Search code examples
pythonregexnlppython-relinguistics

Python regex selection of verbs with present perfect


In a given string, I am trying to catch verbs that are in present pefect tense. I do that by using the following regular expression in python:

import re
sentence = "The Batman has never shown his true identity but has done so much good for Gotham City"

verb = re.findall(r'has\s[^\,\.\"]{0,50}done', sentence)

And the outcome is:

>>> print(verb)

['has never shown his true identity but has done']

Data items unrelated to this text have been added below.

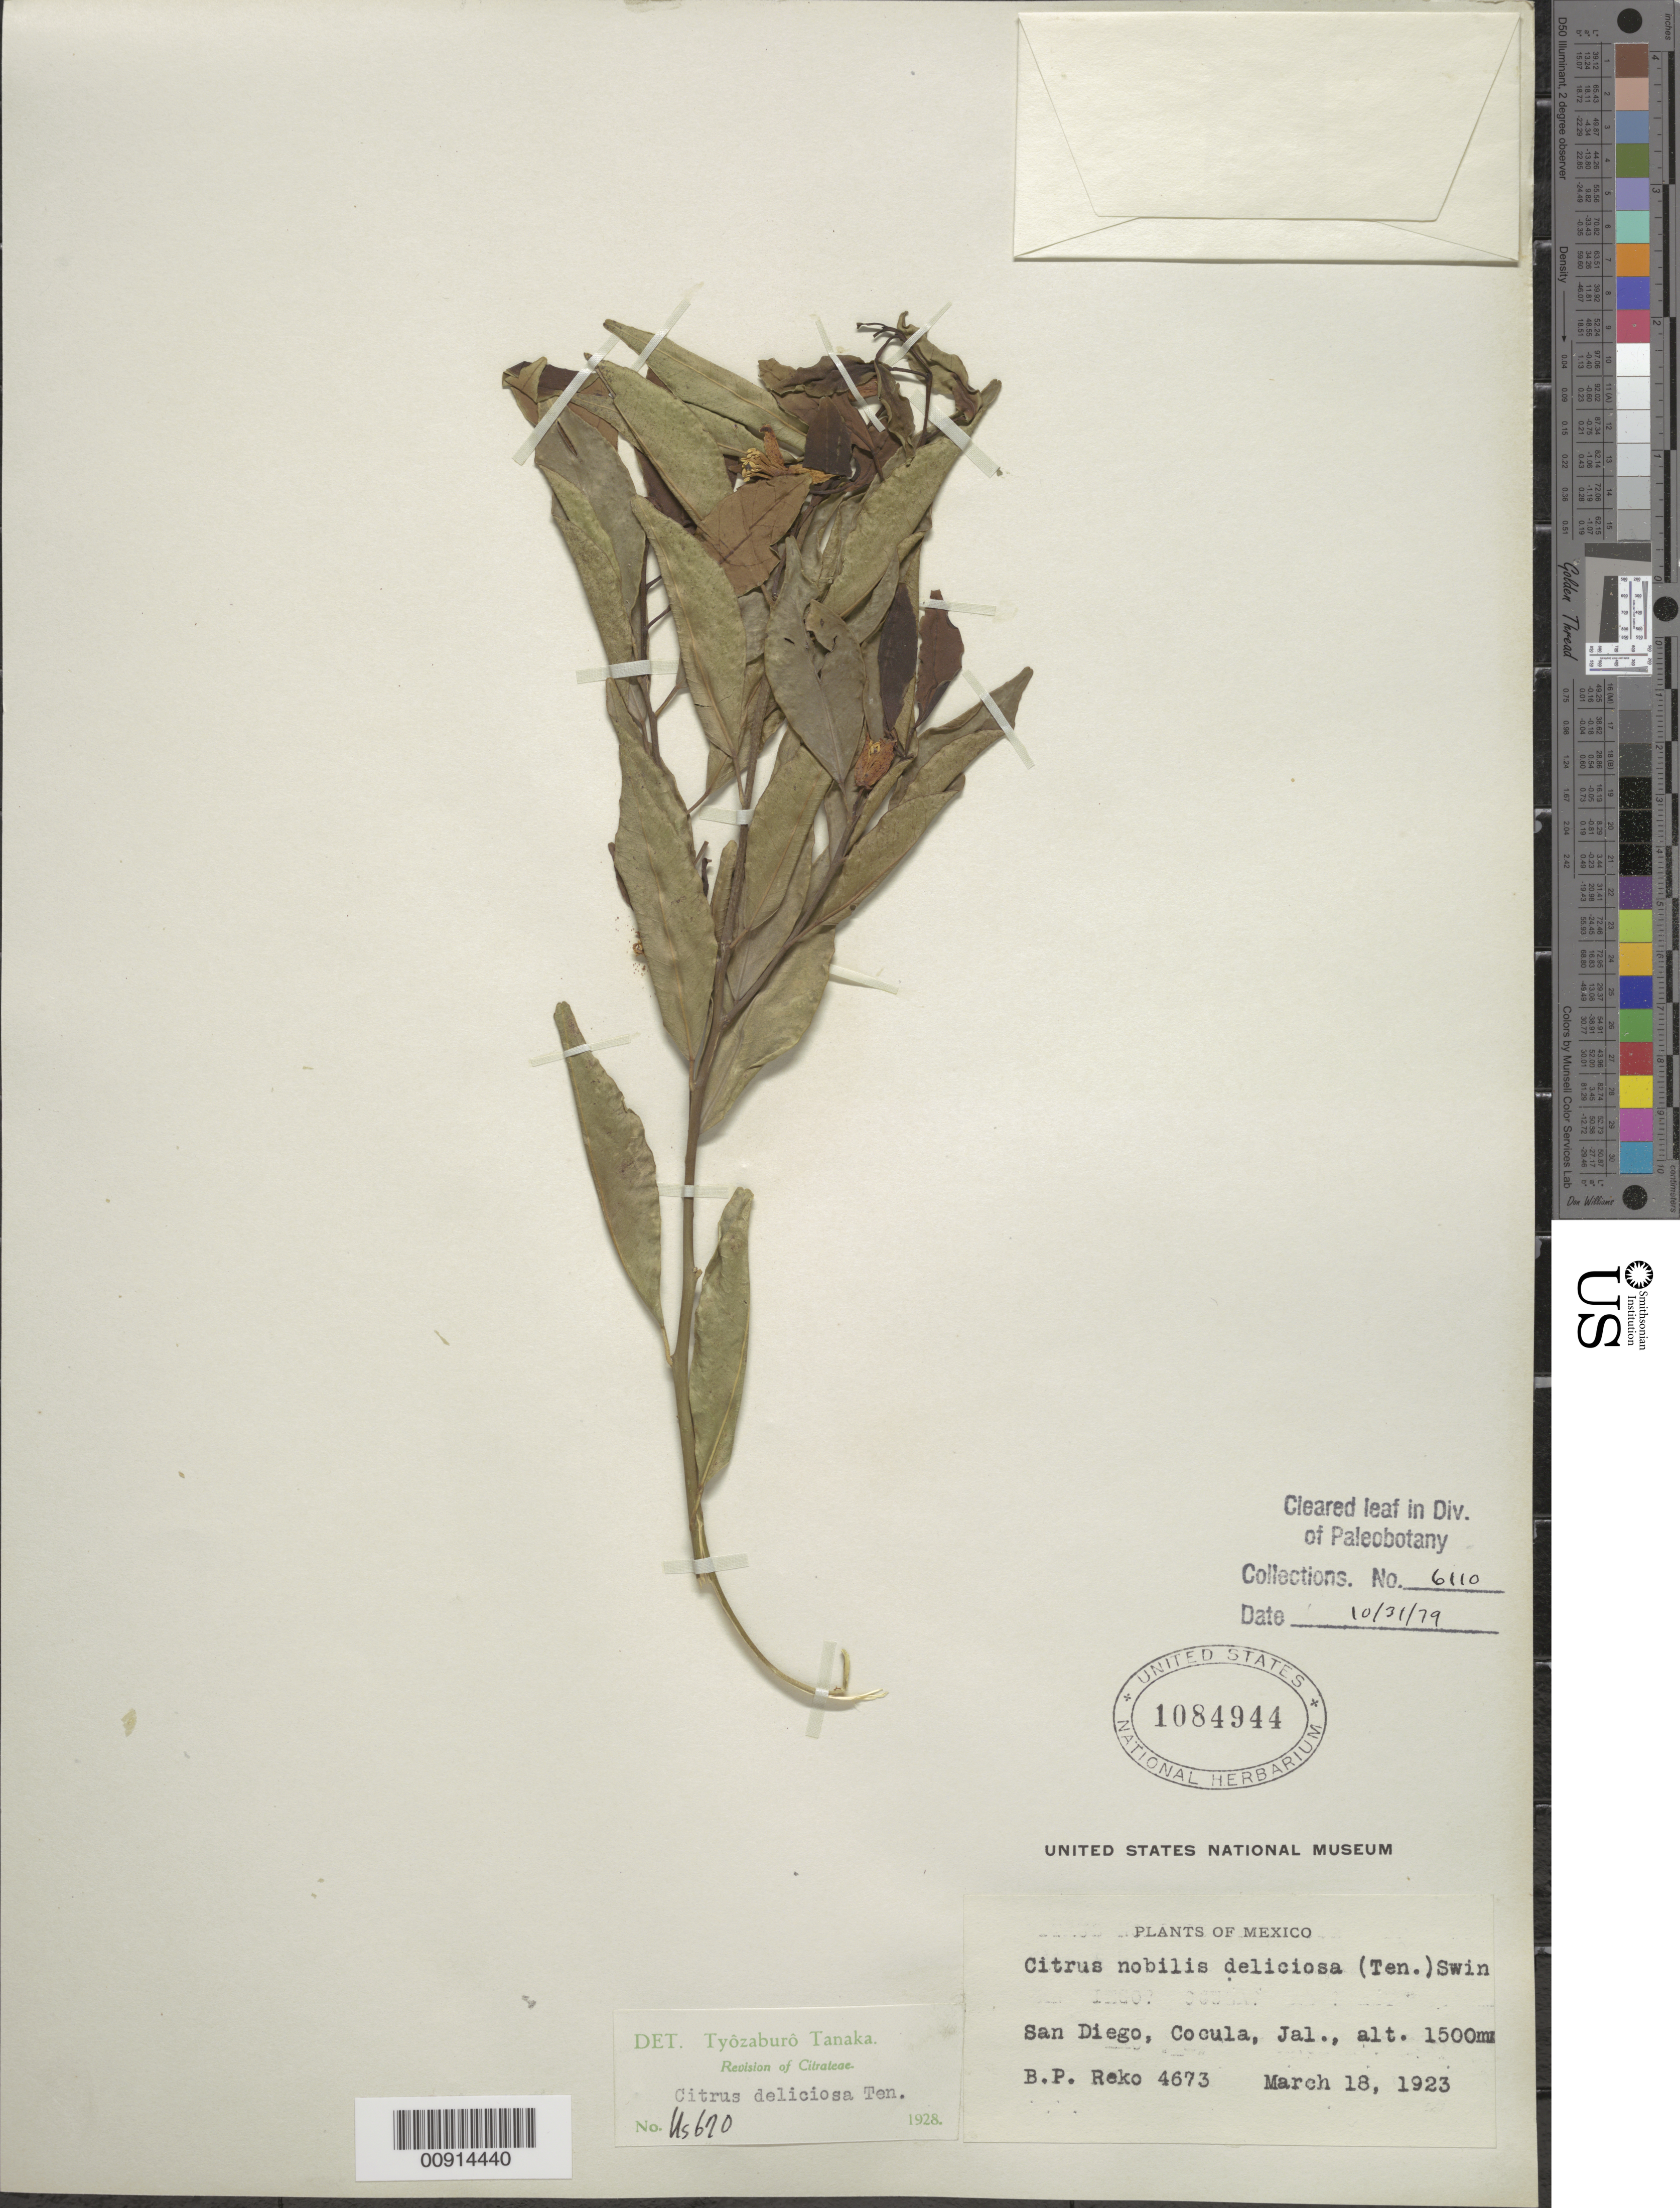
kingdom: Plantae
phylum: Tracheophyta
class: Magnoliopsida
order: Sapindales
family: Rutaceae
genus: Citrus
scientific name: Citrus deliciosa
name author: Ten.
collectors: B. P. Reko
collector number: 4673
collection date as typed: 18 Mar 1923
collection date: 1923-03-18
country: Mexico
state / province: Jalisco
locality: San Diego, Cocula, Jalisco.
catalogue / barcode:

Here, the correct answer would have been 'has done', but the 'has' from 'has never shown' is the wrong 'has' catched. The part [^\,\.\"]{0,50} permits some freedom with respect to what is between 'has' and 'done', which does not appear here but is useful on my real data. However, it catches the first 'has' it finds, which is not always the good one. Is it possible to take the last 'has' instead ?


Solution

  • You can use a tempered greedy token solution here:

    \bhas\s(?:(?!\bhas\b)[^,."]){0,50}?\bdone\b
    

    See the regex demo.

    Details

    • \bhas - a whole word has
    • \s - one whitespace char
    • (?:(?!\bhas\b)[^,."]){0,50}? - any char but ,, . or ", zero to fifty occurrences but as few as possible, that does not start a whole word has
    • \bdone\b - a whole word done.

    See a Python demo:

    import re
    sentence = "The Batman has never shown his true identity but has done so much good for Gotham City"
    verb = re.findall(r'\bhas\s(?:(?!\bhas\b)[^,."]){0,50}?\bdone\b', sentence)
    print(verb)
    # => ['has done']